DATA TO USE.
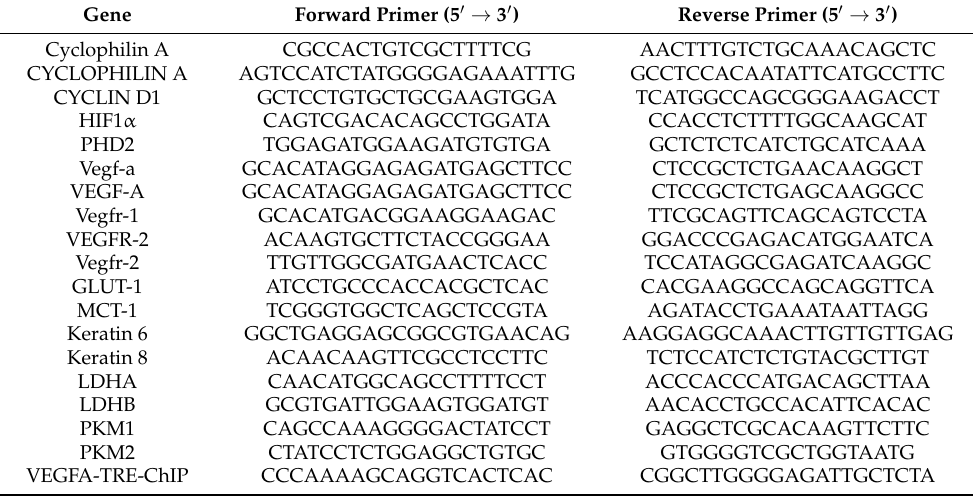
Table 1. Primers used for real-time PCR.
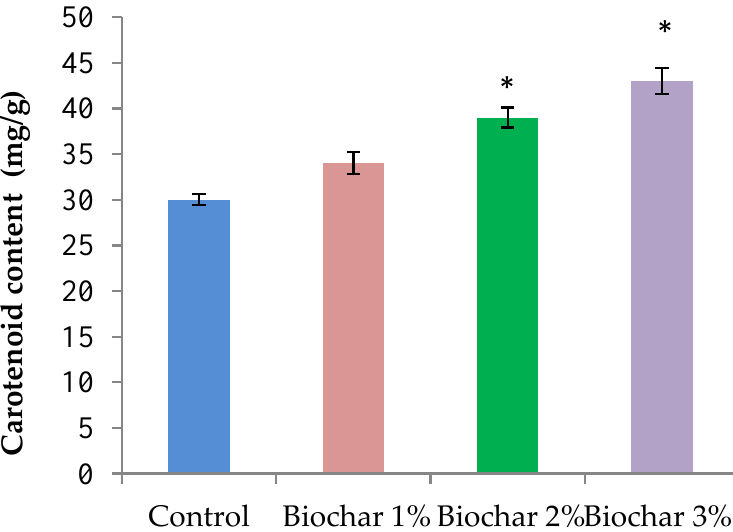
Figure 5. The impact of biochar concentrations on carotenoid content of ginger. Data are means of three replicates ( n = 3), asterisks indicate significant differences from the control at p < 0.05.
* * *
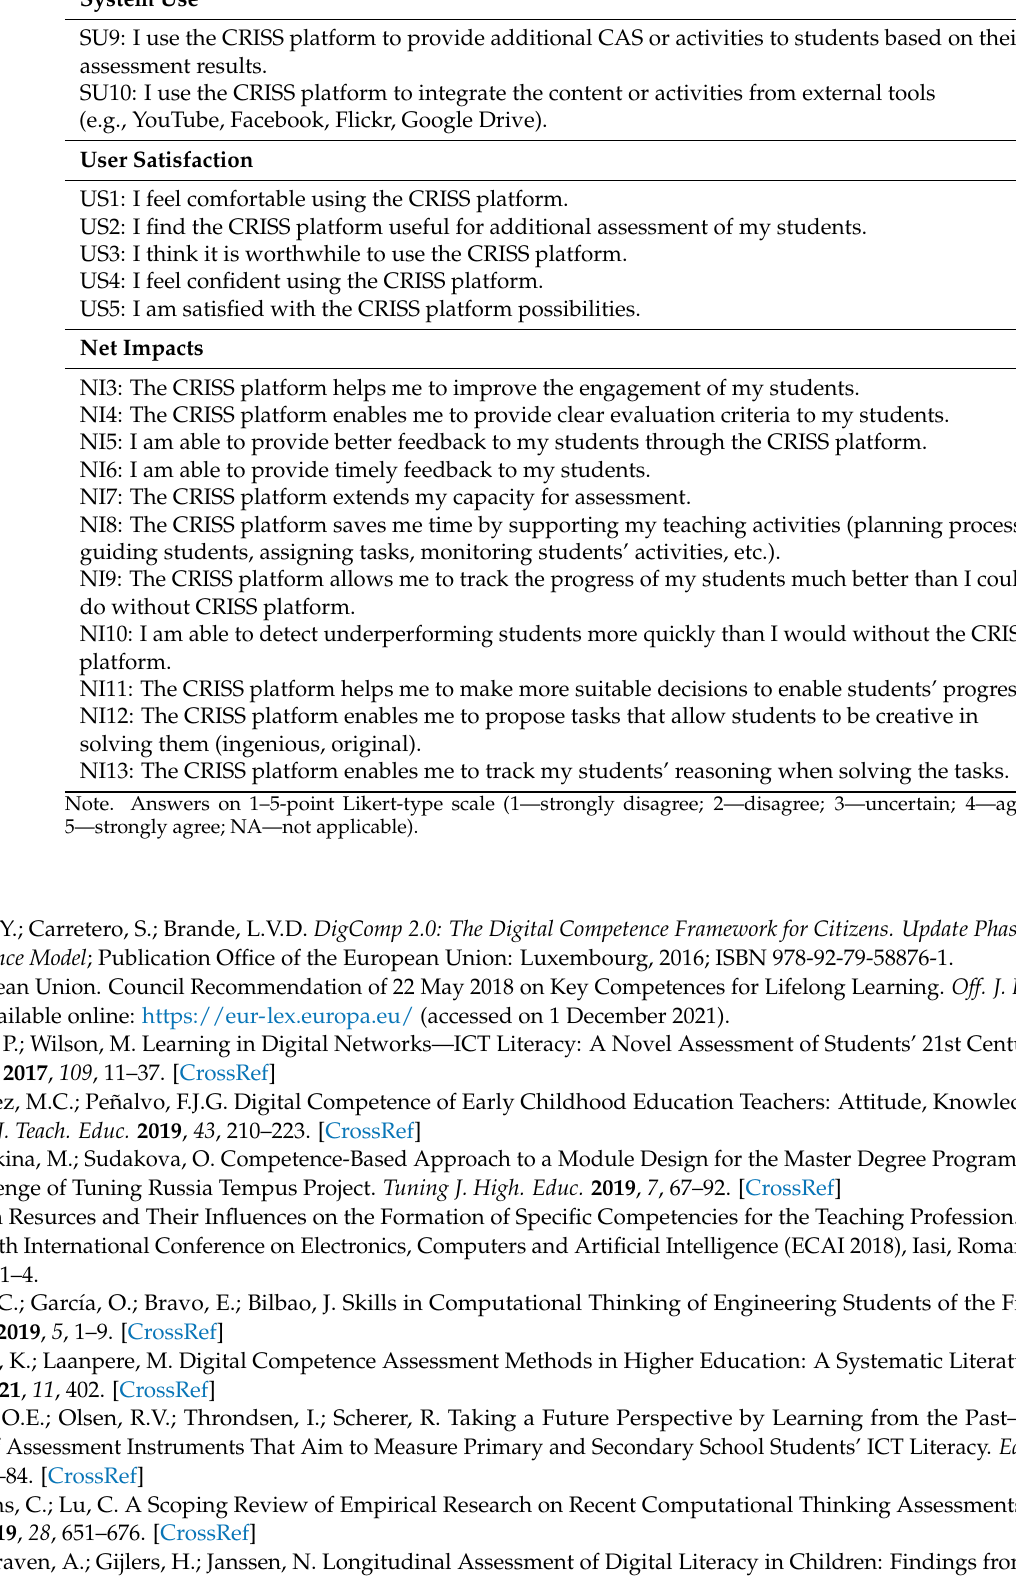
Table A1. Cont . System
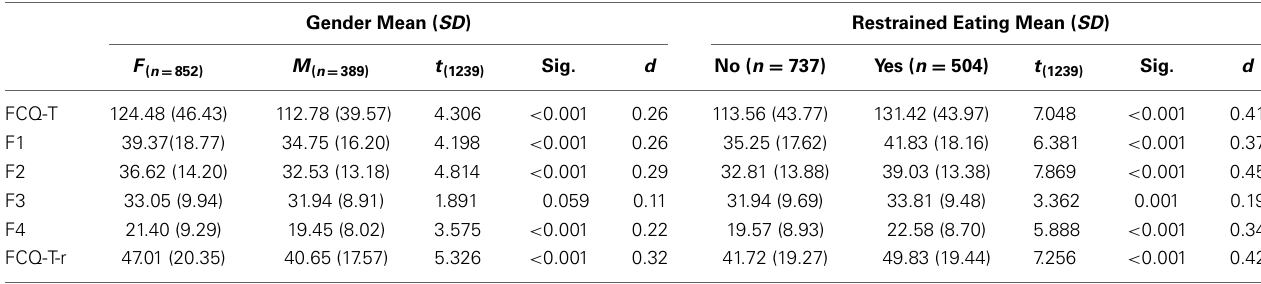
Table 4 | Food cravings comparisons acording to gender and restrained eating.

EXERCISE DIRECTIONS.
Starting at the line above that contains "Table 1. Primers used for real-time PCR.", transcribe every line exactly through the line that contains "Figure 5. The", including that last one, and skip the pictures.

ANSWER FOR THIS EXERCISE.
Table 1. Primers used for real-time PCR.
Figure 5. The impact of biochar concentrations on carotenoid content of ginger. Data are means of three replicates ( n = 3), asterisks indicate significant differences from the control at p < 0.05.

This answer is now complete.